É comum as pessoas demonstrarem atitude maliciosa
ao saber do casamento de uma bela jovem com um idoso. Se o ancião é famoso, ou
tem fortuna e poder, depressa arrazoam que o pretexto para o casório é tão
somente interesse financeiro. Esquecem que pessoas jovens e idosas, como todos
os seres humanos, têm lacunas afetivas; procuram a ternura e anseiam por serem
queridas. É imperioso acatar as eleições alheias. Exercitar olhares compassivos
que possam desvendar o lado melhor das situações e pessoas. Urge enxergar os
fatos com otimismo, sem ajuizamentos errados ou precipitados. Invariavelmente,
os preconceitos são matrizes de infelicidade e arruínam o júbilo de
viver.
Os preconceitos, sobretudo religiosos, são
estratificados em nosso psiquismo e na conduta como peças ardilosas para
discriminação de grupos e princípios ideológicos. Mahatma Gandhi, figura
contemporânea da Era Atômica, parecia ser em sua época, e ainda hoje, uma pessoa
bizarra, saído das páginas de qualquer livro de folclore. Martim Luther King,
seguindo os passos de Gandhi, desmontou a dissimulação que coloria nos EUA a
fantasia da liberdade e dos direitos civis. A experiência de Allan Kardec
comprova que é plausível ir mais à frente das acepções, romper preconceitos
seculares e prosseguir cada vez mais no terreno da liberdade de consciência. É
preciso ir além, dissolver paradigmas, atrever-se, como fizeram os demolidores
de convencionalismos em todas as épocas.
Qual é a nossa opinião presente a respeito do
sexo, religião, raça, velhice, nação, política e outras? Nosso juízo é do tipo
“Maria-vai-com-as-outras”, ou seja, somos naturalmente influenciáveis e nos
deixamos induzir pelo julgamento de outrem? O Soberano Mestre demonstrou ser
inteiramente impenetrável a qualquer influência alheia quanto a seus sentimentos
e sentidos de vida, revelando isso em várias ocorrências de Sua trajetória
terrena. Ao acolher no coração a equivocada de Migdol, ao exaltar as virtudes do
Samaritano, ao banhar os pés dos apóstolos, ao frequentar a casa de Zaqueu, não
deu a menor estima aos burburinhos maledicentes das pessoas de arcabouço
psicológico pueril, pois sabia peregrinar distinguindo por si mesmo.
Somos, como grupo social humano, um intricado
mosaico de ideologias e crenças, na forma de cultos religiosos, partidos
políticos, corporações filosóficas ou costumes de vida que avaliamos sedutores e
afins com o nosso estilo de observar o mundo.
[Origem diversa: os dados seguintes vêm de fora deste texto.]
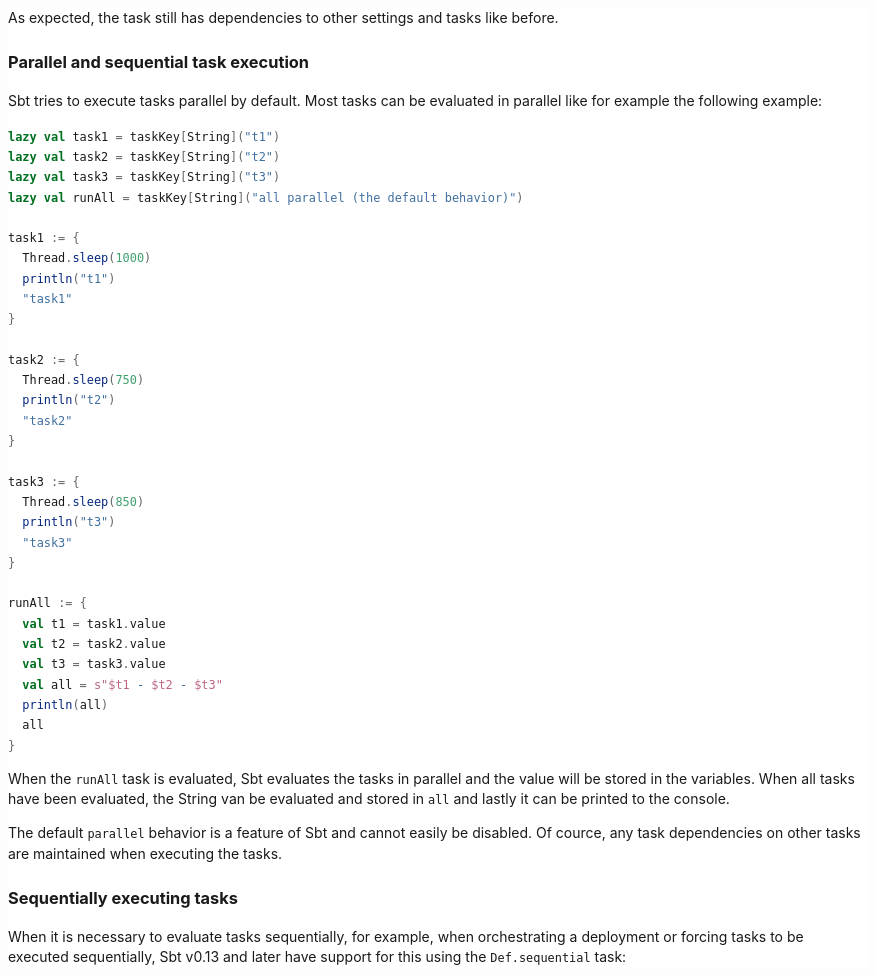 
As expected, the task still has dependencies to other settings and tasks like before.

### Parallel and sequential task execution
Sbt tries to execute tasks parallel by default. Most tasks can be evaluated in parallel like for example the following example:

```scala
lazy val task1 = taskKey[String]("t1")
lazy val task2 = taskKey[String]("t2")
lazy val task3 = taskKey[String]("t3")
lazy val runAll = taskKey[String]("all parallel (the default behavior)")

task1 := {
  Thread.sleep(1000)
  println("t1")
  "task1"
}

task2 := {
  Thread.sleep(750)
  println("t2")
  "task2"
}

task3 := {
  Thread.sleep(850)
  println("t3")
  "task3"
}

runAll := {
  val t1 = task1.value
  val t2 = task2.value
  val t3 = task3.value
  val all = s"$t1 - $t2 - $t3"
  println(all)
  all
}
```

When the `runAll` task is evaluated, Sbt evaluates the tasks in parallel and the value will be stored in the variables. When all tasks have been evaluated,
the String van be evaluated and stored in `all` and lastly it can be printed to the console.

The default `parallel` behavior is a feature of Sbt and cannot easily be disabled. Of cource, any task dependencies on other tasks are maintained when
executing the tasks.

### Sequentially executing tasks
When it is necessary to evaluate tasks sequentially, for example, when orchestrating a deployment or forcing tasks to be executed sequentially, Sbt v0.13 and later have support for this using the `Def.sequential` task:
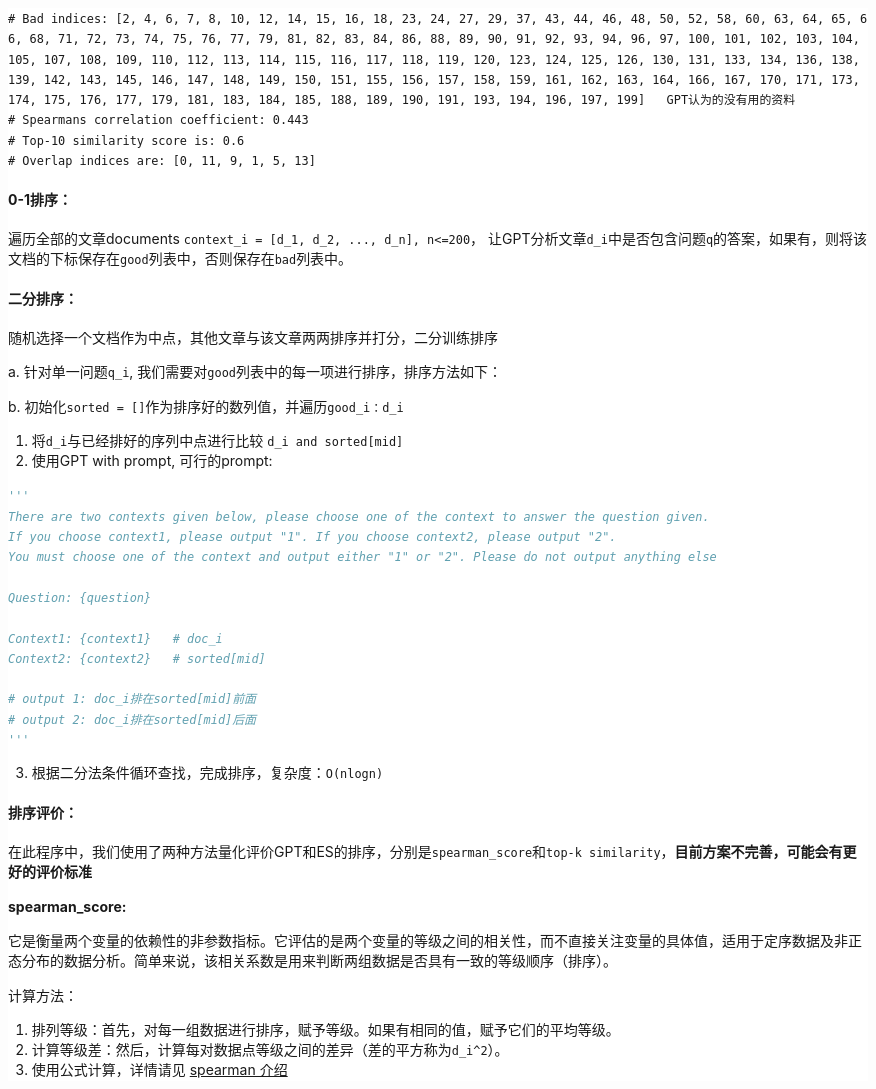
 ```
# Bad indices: [2, 4, 6, 7, 8, 10, 12, 14, 15, 16, 18, 23, 24, 27, 29, 37, 43, 44, 46, 48, 50, 52, 58, 60, 63, 64, 65, 66, 68, 71, 72, 73, 74, 75, 76, 77, 79, 81, 82, 83, 84, 86, 88, 89, 90, 91, 92, 93, 94, 96, 97, 100, 101, 102, 103, 104, 105, 107, 108, 109, 110, 112, 113, 114, 115, 116, 117, 118, 119, 120, 123, 124, 125, 126, 130, 131, 133, 134, 136, 138, 139, 142, 143, 145, 146, 147, 148, 149, 150, 151, 155, 156, 157, 158, 159, 161, 162, 163, 164, 166, 167, 170, 171, 173, 174, 175, 176, 177, 179, 181, 183, 184, 185, 188, 189, 190, 191, 193, 194, 196, 197, 199]   GPT认为的没有用的资料
# Spearmans correlation coefficient: 0.443
# Top-10 similarity score is: 0.6
# Overlap indices are: [0, 11, 9, 1, 5, 13]
```
#### 0-1排序：
遍历全部的文章documents  `context_i = [d_1, d_2, ..., d_n], n<=200`， 让GPT分析文章`d_i`中是否包含问题`q`的答案，如果有，则将该文档的下标保存在`good`列表中，否则保存在`bad`列表中。

#### 二分排序：

随机选择一个文档作为中点，其他文章与该文章两两排序并打分，二分训练排序

a. 针对单一问题`q_i`, 我们需要对`good`列表中的每一项进行排序，排序方法如下：

b. 初始化`sorted = []`作为排序好的数列值，并遍历`good_i：d_i`

1. 将`d_i`与已经排好的序列中点进行比较 `d_i and sorted[mid]`
2. 使用GPT with prompt, 可行的prompt:

```python
'''
There are two contexts given below, please choose one of the context to answer the question given.
If you choose context1, please output "1". If you choose context2, please output "2".
You must choose one of the context and output either "1" or "2". Please do not output anything else

Question: {question}

Context1: {context1}   # doc_i
Context2: {context2}   # sorted[mid]

# output 1: doc_i排在sorted[mid]前面
# output 2: doc_i排在sorted[mid]后面
'''
```
3. 根据二分法条件循环查找，完成排序，复杂度：`O(nlogn)`



#### 排序评价： 

在此程序中，我们使用了两种方法量化评价GPT和ES的排序，分别是`spearman_score`和`top-k similarity`，**目前方案不完善，可能会有更好的评价标准**

**spearman_score:**

它是衡量两个变量的依赖性的非参数指标。它评估的是两个变量的等级之间的相关性，而不直接关注变量的具体值，适用于定序数据及非正态分布的数据分析。简单来说，该相关系数是用来判断两组数据是否具有一致的等级顺序（排序）。

计算方法：
1. 排列等级：首先，对每一组数据进行排序，赋予等级。如果有相同的值，赋予它们的平均等级。
2. 计算等级差：然后，计算每对数据点等级之间的差异（差的平方称为`d_i^2`）。
3. 使用公式计算，详情请见 [spearman 介绍](https://www.worldsupporter.org/en/chapter/66927-example-how-calculate-spearman-correlation)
Nessa confraria buscamos
respostas, lenitivo espiritual, prestígio e todos os recursos plausíveis para
resolver os nossos conflitos internos, nossas deficiências pessoais, e
finalmente a busca da plenitude, de uma direção, da auto-realização.
O espírita, o cristão, não deve ter preconceitos,
mas sim saber distinguir o que vai trazer ou não consequências danosas para si e
para os outros. Em tudo o que fizermos, sejamos maduros e consequentes. Isso não
quer dizer que devemos viver como importunos, reparando na forma como os outros
vivem, e colocando-nos como senhores da verdade. Sejamos alegres, úteis e
amigos. Mas sejamos responsáveis, colocando acima de tudo o interesse coletivo,
a pureza de sentimentos, que fará de todos os nossos atos exemplos de quem
encontrou o verdadeiro caminho da paz.
Referências:
(1) O número de sikhs no mundo é estimado em cerca
de 23 milhões, o que faz do sikhismo a quinta maior religião mundial em número
de aderentes;
(2) Uma intervenção de tropas indianas ordenada
por Indira Gandhi no início dos anos 80 levou à revolta dos sikhs e ao
assassinato da primeira-ministra indiana em 1984;
(3) O termo sikh significa em língua punjabi
"discípulo forte e tenaz";
(4) Os sikhs acreditam no karma, segundo o qual as
ações positivas geram frutos positivos e permitem alcançar uma vida melhor e o
progresso espiritual; a prática de ações negativas leva à infelicidade e ao
renascer em formas consideradas inferiores, como em forma de planta ou de animal
(a metempsicose é recusada pelo Espiritismo).
* Jorge Hessen é natural do Rio de Janeiro, nascido em
18/08/1951. Servidor público federal lotado no INMETRO. Licenciado em Estudos
Sociais e Bacharel em História. Escritor (dois livros publicados), Jornalista e
Articulista com vários artigos publicados.